No idea why your post was deleted OP but it seems to me that PP were right- you were absolutely hoping to hear that this man was into you.

Pathetic really. Find someone who is single.

HereWeGo1234 · 27/10/2025 21:50

why are you choosing to meet married men on social media? Stick to the single men.

JustCabbaggeLooking · 27/10/2025 22:37

poodledoodles · 26/10/2025 21:40

😂 🤣

Says the person whose posting history is littered with men who treat her with complete disrespect and she has to ask strangers why that is

Yeah, not a fan of advance search as a rule but it does sometimes help you to get the gist.

llizzie · 27/10/2025 22:57

Beautifulbouquet · 25/10/2025 16:53

I've had various friends who were married men...might go for drinks, phonecalls occasionally, texts. Straightforward.

I've recently had a married man befriend me but he never ever mentions his wife or kids. I'm pretty sure he hasn't told his wife about me.

He's now asked me for lunch, his treat, and he'll pick me up.

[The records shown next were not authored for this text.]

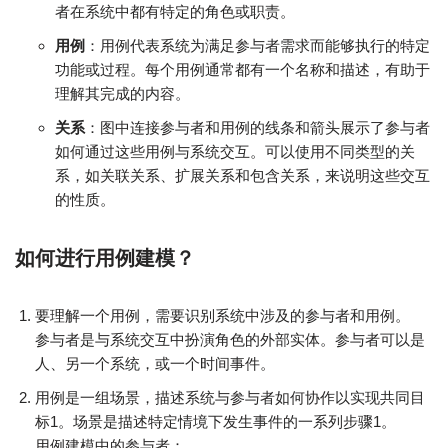
者在系统中都有特定的角色或职责。
用例
：用例代表系统为满足参与者需求而能够执行的特定
功能或过程。每个用例通常都有一个名称和描述，有助于
理解其完成的内容。
关系
：图中连接参与者和用例的线条和箭头展示了参与者
如何通过这些用例与系统交互。可以使用不同类型的关
系，如关联关系、扩展关系和包含关系，来说明这些交互
的性质。
如何进行用例建模？
要理解一个用例，需要识别系统中涉及的参与者和用例。
参与者是与系统交互中扮演角色的外部实体。参与者可以是
人、另一个系统，或一个时间事件。
用例是一组场景，描述系统与参与者如何协作以实现共同目
标1。场景是描述特定情境下发生事件的一系列步骤1。
用例建模中的参与者：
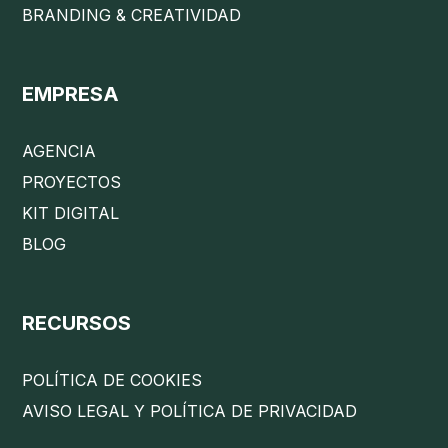
BRANDING & CREATIVIDAD
EMPRESA
AGENCIA
PROYECTOS
KIT DIGITAL
BLOG
RECURSOS
POLÍTICA DE COOKIES
AVISO LEGAL Y POLÍTICA DE PRIVACIDAD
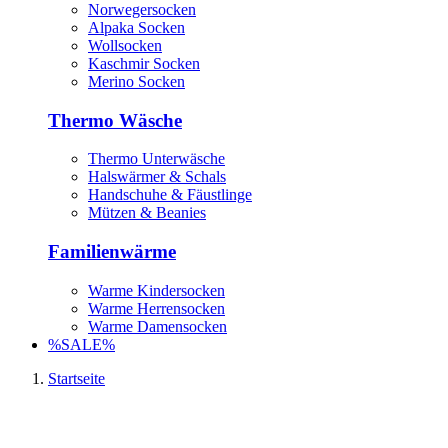
Norwegersocken
Alpaka Socken
Wollsocken
Kaschmir Socken
Merino Socken
Thermo Wäsche
Thermo Unterwäsche
Halswärmer & Schals
Handschuhe & Fäustlinge
Mützen & Beanies
Familienwärme
Warme Kindersocken
Warme Herrensocken
Warme Damensocken
%SALE%
Startseite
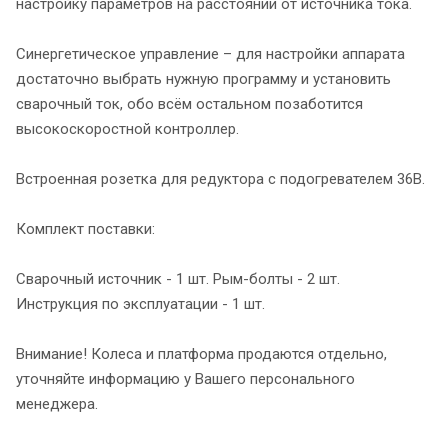
настройку параметров на расстоянии от источника тока.
Синергетическое управление – для настройки аппарата
достаточно выбрать нужную программу и установить
сварочный ток, обо всём остальном позаботится
высокоскоростной контроллер.
Встроенная розетка для редуктора с подогревателем 36B.
Комплект поставки:
Сварочный источник - 1 шт. Рым-болты - 2 шт.
Инструкция по эксплуатации - 1 шт.
Внимание! Колеса и платформа продаются отдельно,
уточняйте информацию у Вашего персонального
менеджера.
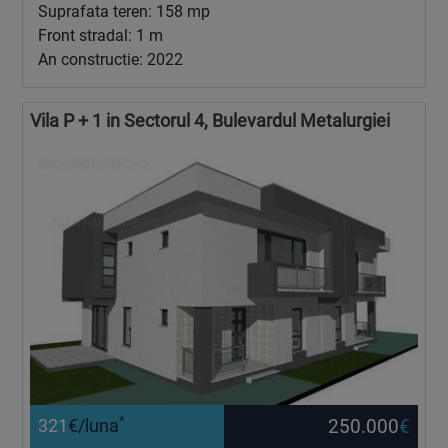
Suprafata teren: 158 mp
Front stradal: 1 m
An constructie: 2022
Vila P + 1 in Sectorul 4, Bulevardul Metalurgiei
*
250.000
€
321
€/luna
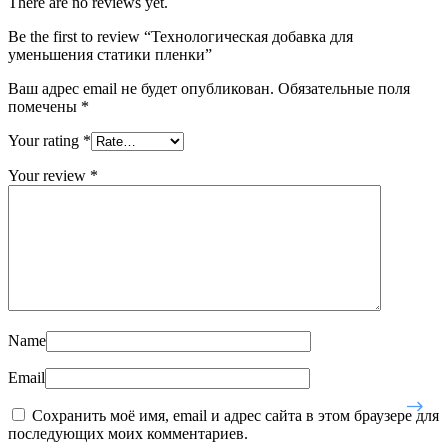
There are no reviews yet.
Be the first to review “Технологическая добавка для
уменьшения статики пленки”
Ваш адрес email не будет опубликован.
Обязательные поля
помечены
*
Your rating
*
Your review
*
Name
Email
Сохранить моё имя, email и адрес сайта в этом браузере для
последующих моих комментариев.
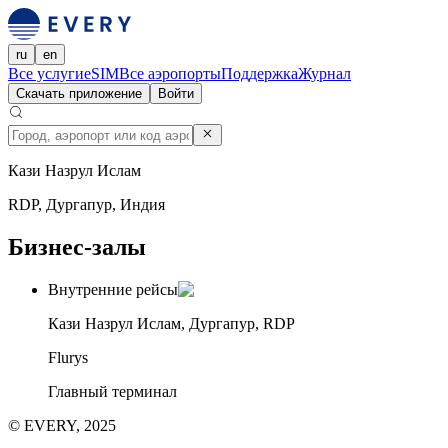
ru
en
Все услуги
eSIM
Все аэропорты
Поддержка
Журнал
Скачать приложение
Войти
Кази Назрул Ислам
RDP, Дургапур, Индия
Бизнес-залы
Внутренние рейсы
Кази Назрул Ислам, Дургапур, RDP
Flurys
Главный терминал
© EVERY, 2025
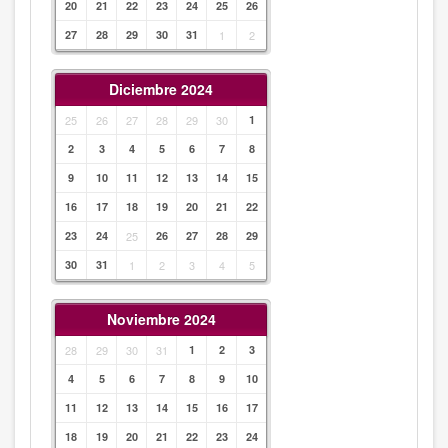
20
21
22
23
24
25
26
27
28
29
30
31
1
2
Diciembre 2024
25
26
27
28
29
30
1
2
3
4
5
6
7
8
9
10
11
12
13
14
15
16
17
18
19
20
21
22
23
24
25
26
27
28
29
30
31
1
2
3
4
5
Noviembre 2024
28
29
30
31
1
2
3
4
5
6
7
8
9
10
11
12
13
14
15
16
17
18
19
20
21
22
23
24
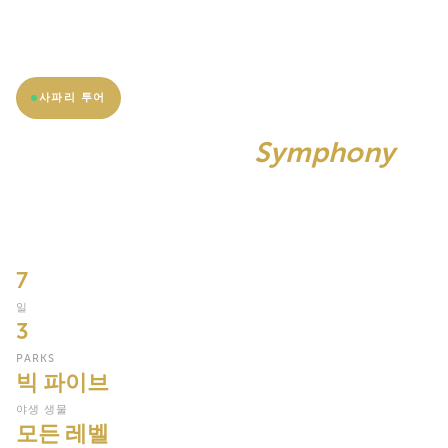
사파리 투어
그레이트 아프리카
Symphony
7일. 세 개의 전설적인 공원. 하나의 완전한 아프리카 야생동물 이야
기. 타랑기레의 코끼리 왕국부터 끝없는 세렝게티 평원과 응고롱고
로의 살아있는 분화구까지.
7
일
3
PARKS
빅 파이브
야생 생물
모든 레벨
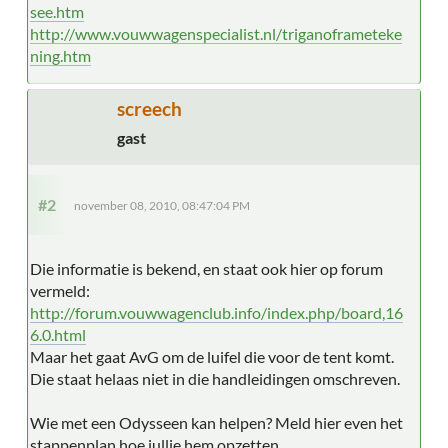
see.htm
http://www.vouwwagenspecialist.nl/triganoframeteke
ning.htm
screech
gast
#2
november 08, 2010, 08:47:04 PM
Die informatie is bekend, en staat ook hier op forum
vermeld:
http://forum.vouwwagenclub.info/index.php/board,16
6.0.html
Maar het gaat AvG om de luifel die voor de tent komt.
Die staat helaas niet in die handleidingen omschreven.
Wie met een Odysseen kan helpen? Meld hier even het
stappenplan hoe jullie hem opzetten.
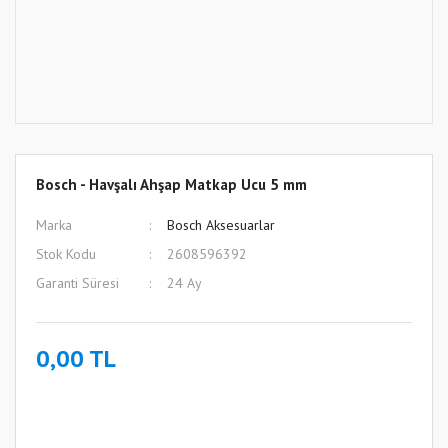
Bosch - Havşalı Ahşap Matkap Ucu 5 mm
Marka
Bosch Aksesuarlar
Stok Kodu
2608596392
Garanti Süresi
24 Ay
0,00 TL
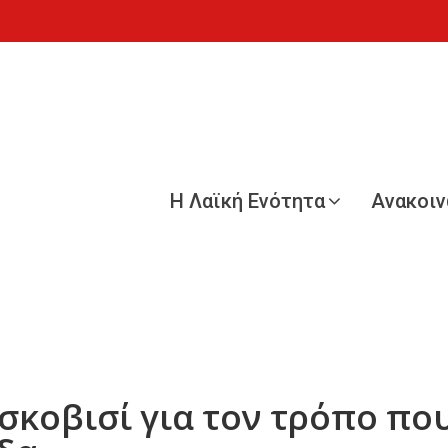
Η Λαϊκή Ενότητα
Ανακοι
κοβισί για τον τρόπο πο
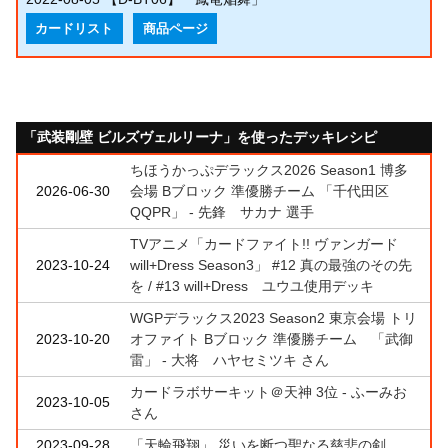
カードリスト
商品ページ
「武装剛壁 ビルズヴェルリーナ」を使ったデッキレシピ
ちほうかっぷデラックス2026 Season1 博多
2026-06-30
会場 Bブロック 準優勝チーム 「千代田区
QQPR」 - 先鋒 サカナ 選手
TVアニメ「カードファイト!! ヴァンガード
2023-10-24
will+Dress Season3」 #12 真の最強のその先
を / #13 will+Dress ユウユ使用デッキ
WGPデラックス2023 Season2 東京会場 トリ
2023-10-20
オファイト Bブロック 準優勝チーム 「武御
雷」 - 大将 ハヤセミツキ さん
カードラボサーキット＠天神 3位 - ふーみお
2023-10-05
さん
2023-09-28
「天輪飛翔」 災いを断つ聖なる慈悲の剣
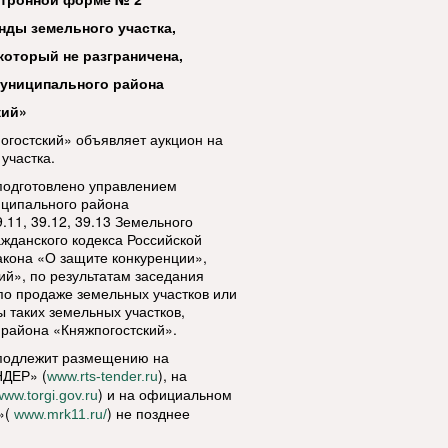
нды земельного участка,
который не разграничена,
муниципального района
кий»
гостский» объявляет аукцион на
участка.
подготовлено управлением
иципального района
.11, 39.12, 39.13 Земельного
ажданского кодекса Российской
акона «О защите конкуренции»,
й», по результатам заседания
по продаже земельных участков или
 таких земельных участков,
района «Княжпогостский».
 подлежит размещению на
НДЕР» (
), на
www.rts-tender.ru
) и на официальном
www.torgi.gov.ru
»(
) не позднее
www.mrk11.ru/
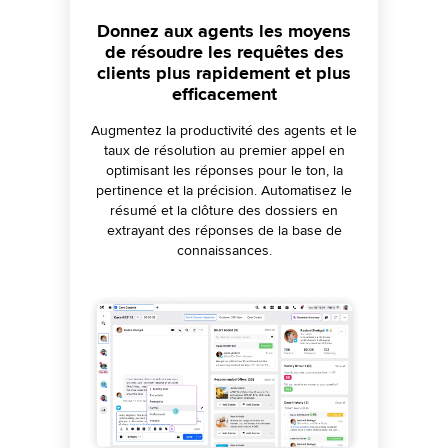
Déployez et mettez rapidement à
Automatisez la surveillance de la
Donnez aux agents les moyens
qualité et obtenez des actions
de résoudre les requêtes des
l'échelle des bots
clients plus rapidement et plus
conversationnels basés sur l'IA
recommandées ainsi que des
efficacement
informations
générative.
Améliorez le taux de libre-service avec des
Formez efficacement les agents et assurez
Augmentez la productivité des agents et le
réponses contextuelles et pertinentes grâce
taux de résolution au premier appel en
une interaction cohérente avec des
aux bots IA+ conversationnels. Automatisez
paramètres de notation IA personnalisés.
optimisant les réponses pour le ton, la
Améliorez l'expérience client en identifiant
pertinence et la précision. Automatisez le
la découverte des motifs de contact, la
les causes profondes et en recommandant
création d'intentions et les tests de bots
résumé et la clôture des dossiers en
des actions basées sur des informations
extrayant des réponses de la base de
pour un déploiement plus rapide.
connaissances.
clés.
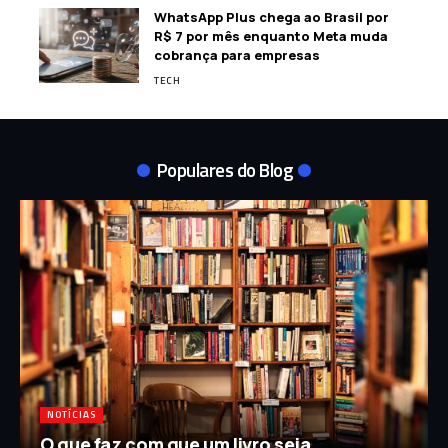
WhatsApp Plus chega ao Brasil por
R$ 7 por mês enquanto Meta muda
cobrança para empresas
TECH
Populares do Blog
NOTÍCIAS
O que faz com que um livro seja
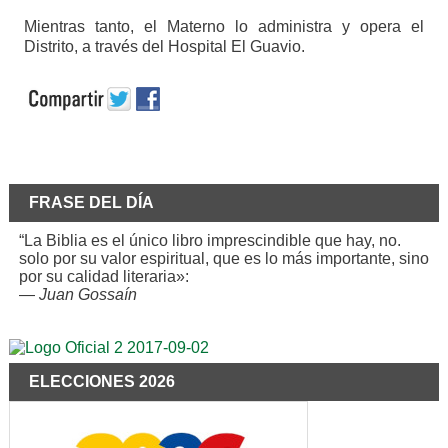
Mientras tanto, el Materno lo administra y opera el
Distrito, a través del Hospital El Guavio.
FRASE DEL DÍA
“La Biblia es el único libro imprescindible que hay, no.
solo por su valor espiritual, que es lo más importante, sino
por su calidad literaria»:
—
Juan Gossaín
ELECCIONES 2026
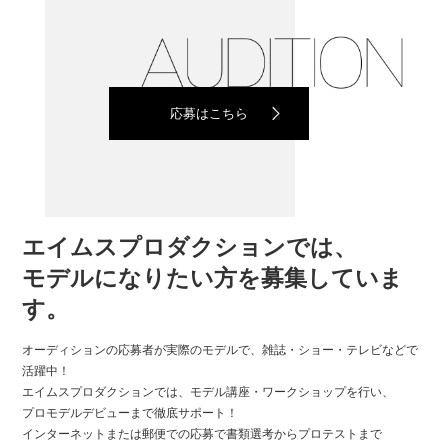
応募はこちら
エイムスプロダクションでは、
モデルになりたい方を募集していま
す。
オーディションの応募者が実際のモデルで、雑誌・ショー・テレビなどで
活躍中！
エイムスプロダクションでは、モデル講座・ワークショップを行い、
プロモデルデビューまで徹底サポート！
インターネットまたは郵便での応募で書類選考からプロテストまで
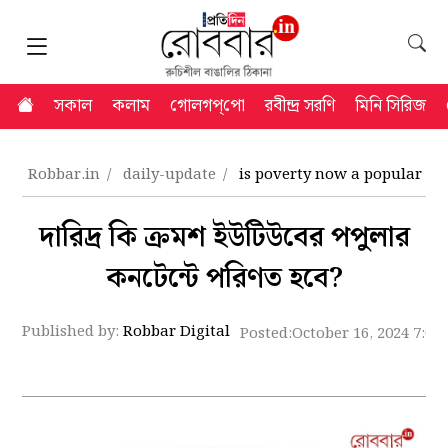
সকাল
কলাম
গোলগপ্‌পো
রবীন্দ্র সরণি
মিনি সিরিজ
Robbar.in
daily-update
is poverty now a popular con
দারিদ্র কি ক্রমশ ইউটিউবের পপুলার
কনটেন্টে পরিণত হবে?
Published by:
Robbar Digital
Posted:
October 16, 2024 7:03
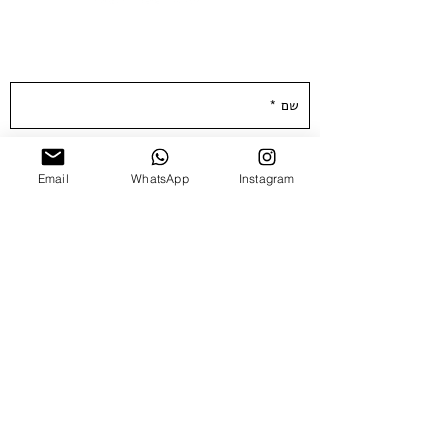
השאירו פרטים ונחזור אליכן.ם ממש בקרוב :)
Email
WhatsApp
Instagram
שלח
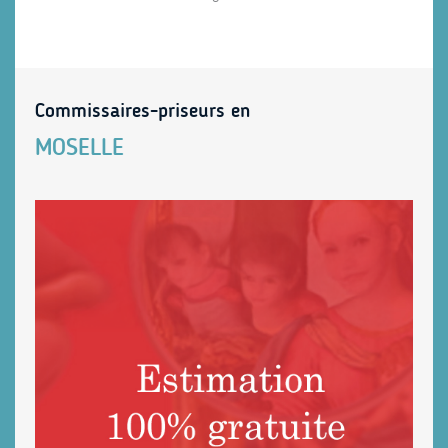
Commissaires-priseurs en
MOSELLE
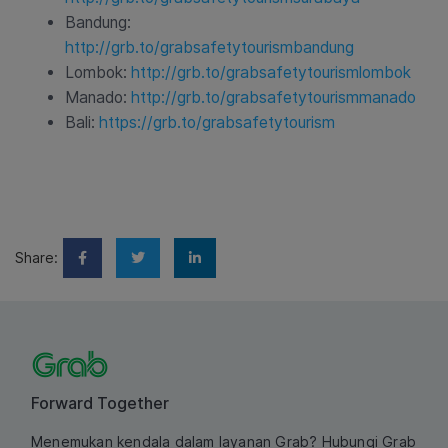
Bandung:
http://grb.to/grabsafetytourismbandung
Lombok:
http://grb.to/grabsafetytourismlombok
Manado:
http://grb.to/grabsafetytourismmanado
Bali:
https://grb.to/grabsafetytourism
Share:
Forward Together
Menemukan kendala dalam layanan Grab? Hubungi Grab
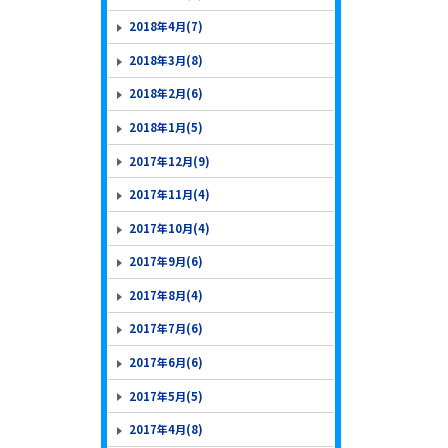
2018年4月(7)
2018年3月(8)
2018年2月(6)
2018年1月(5)
2017年12月(9)
2017年11月(4)
2017年10月(4)
2017年9月(6)
2017年8月(4)
2017年7月(6)
2017年6月(6)
2017年5月(5)
2017年4月(8)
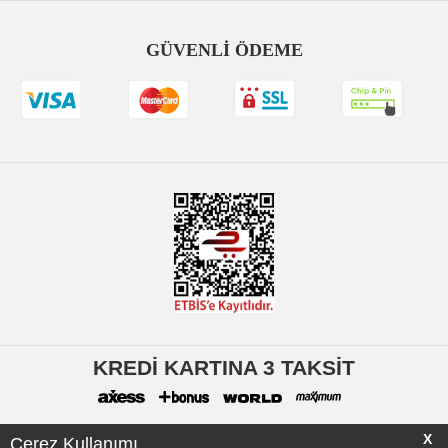
GÜVENLİ ÖDEME
KREDİ KARTINA 3 TAKSİT
X
Çerez Kullanımı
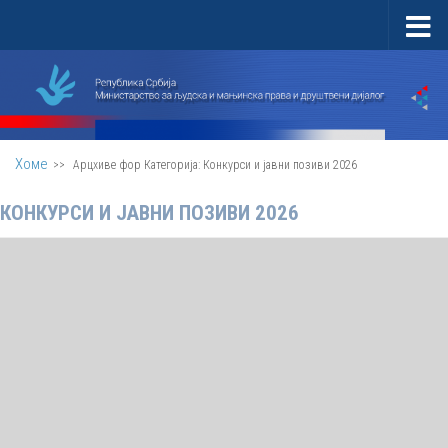
Скип то цонтент
Хоме
>>
Арцхиве фор
Категорија:
Конкурси и јавни позиви 2026
КОНКУРСИ И ЈАВНИ ПОЗИВИ 2026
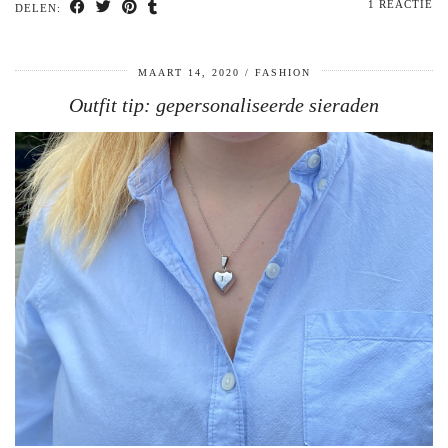
1 REACTIE
DELEN:
MAART 14, 2020
FASHION
Outfit tip: gepersonaliseerde sieraden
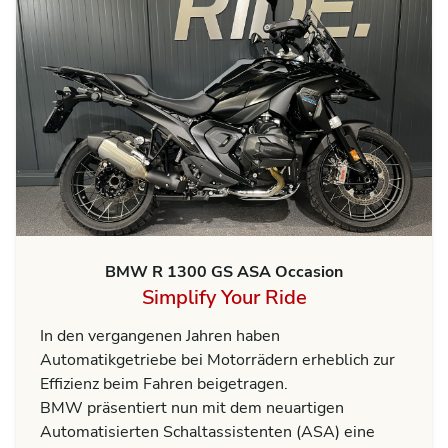
BMW R 1300 GS ASA Occasion
Simplify Your Ride
In den vergangenen Jahren haben
Automatikgetriebe bei Motorrädern erheblich zur
Effizienz beim Fahren beigetragen.
BMW präsentiert nun mit dem neuartigen
Automatisierten Schaltassistenten (ASA) eine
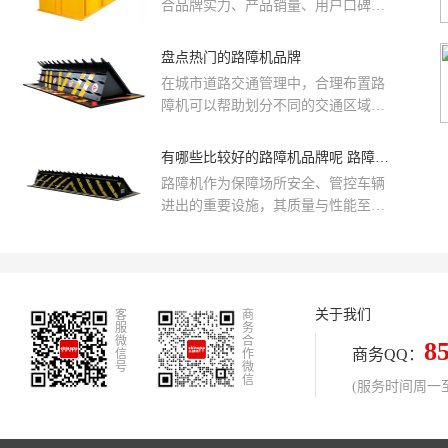
有序通行，维护了生产秩序。
合品牌实力、产品销量、用户口碑、
网友投票等近百项指标评选出了路障
机十大品牌排行榜。路障机十大品牌
盘点热门的路障机品牌
榜单可供您作为选购参考，我们致力
在城市道路交通管理中，合理布置路
于用最真实的用户数据推荐口碑最好
障机可以帮助划分不同的交通区域，
的路障机品牌，让您选得放心。
实现车辆分流，从而减少因混乱行驶
导致的擦撞事故。特别是在高速公路
有哪些比较好的路障机品牌呢 路障机品牌排名一览
上，面对车流量大、车速快的情况，
路障机作为保障场所安全、管控车辆
适时设置临时性路障能显著改善行车
进出的重要设施，其质量与性能至关
条件，降低安全隐患。
重要。然而市场上路障机品牌众多，
产品质量参差不齐。本文综合品牌影
响力、产品质量、用户口碑、技术创
新、工艺水平、市场份额等多维度因
关于我们
客
素，深入剖析市场，精心梳理出值得
商
服
务
关注的路障机品牌排名，助您挑选到
微
合
8
商务QQ：
信
作
可靠的路障机产品，筑牢安全防线 。
号
微
信
(服务时间周一至周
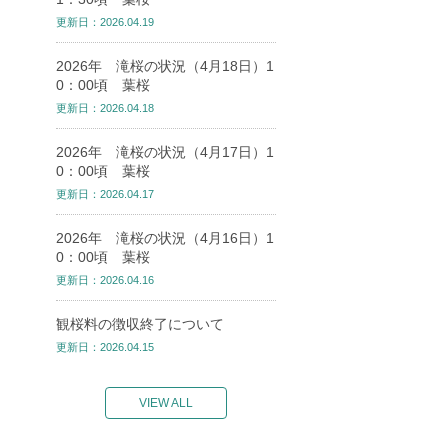
更新日：2026.04.19
2026年 滝桜の状況（4月18日）1
0：00頃 葉桜
更新日：2026.04.18
2026年 滝桜の状況（4月17日）1
0：00頃 葉桜
更新日：2026.04.17
2026年 滝桜の状況（4月16日）1
0：00頃 葉桜
更新日：2026.04.16
観桜料の徴収終了について
更新日：2026.04.15
VIEW ALL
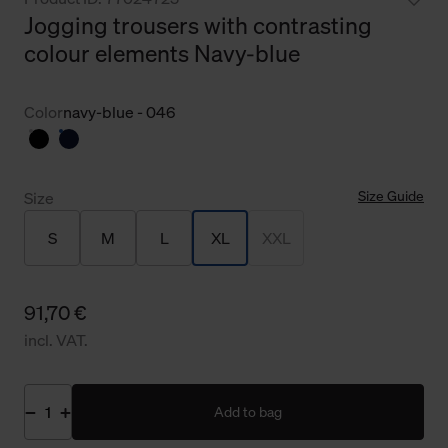
Jogging trousers with contrasting
colour elements Navy-blue
Color
navy-blue - 046
Size Guide
Size
S
M
L
XL
XXL
91,70 €
incl. VAT.
Add to bag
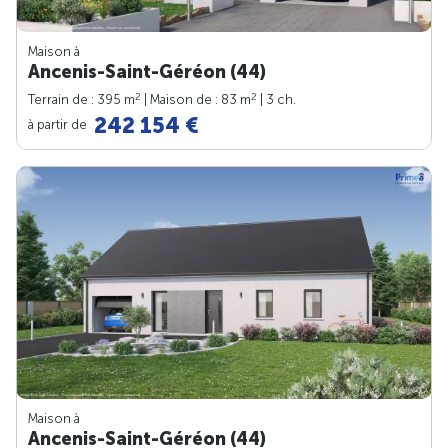
Maison à
Ancenis-Saint-Géréon (44)
2
2
Terrain de : 395 m
| Maison de : 83 m
| 3 ch.
242 154 €
à partir de
Maison à
Ancenis-Saint-Géréon (44)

On the surface this shouldn't be a problem. He doesn't flirt or act inappropriately.

I tried asking questions that would involve him talking about his wife but he never refers to her at all.

He lives several hundred miles away from me but detours to see me when travelling for business.

He's great to talk to, fun to spend time with and has been a good friend so I don't want to back off the friendship for no good reason.

But I find this a bit odd. Am I overthinking?

Apart from the titillation of knowing you are doing something you shouldn't, what else to you actually get from the association?

llizzie · 27/10/2025 23:01

Beautifulbouquet · 26/10/2025 11:48

Thanks @Yessiricanboogieallnightlong

I am not at all annoyed at being told it's a bad idea. I was frustrated by ridiculous misreadings and being called an escort and told repeatedly I hoped he fancied me. Because they're poor readings of the tone and values in my original post and the feeling of being on the end of that is unpleasant and is not fair.

I'm allowed an opinion on my life and I'm allowed to stick to facts.

So many posts you have made. What do you actually want from the responses?

Bunny65 · 27/10/2025 23:41

Just ask him if his wife knows about you and is okay with him meeting you.

Tomorrowtodaywhenever · 28/10/2025 00:58

In my relationahip, meeting someone of the opposite sex you met online, whatever the forum, for coffee, drinks or dinner would not be ok to do. I think for many couples this would be not ok. So even if he does have innocent intentions, his secrecy probably means his wife would not be ok with this. Therefore, either just ask him outright the issue or drop out of the friendship. It's not a friendship really if hes secretive and not truthful anyway.

ozarina · 28/10/2025 01:29

He doesn't mention his wife or family because he wants to pretend he is single. He wants to have sex with you.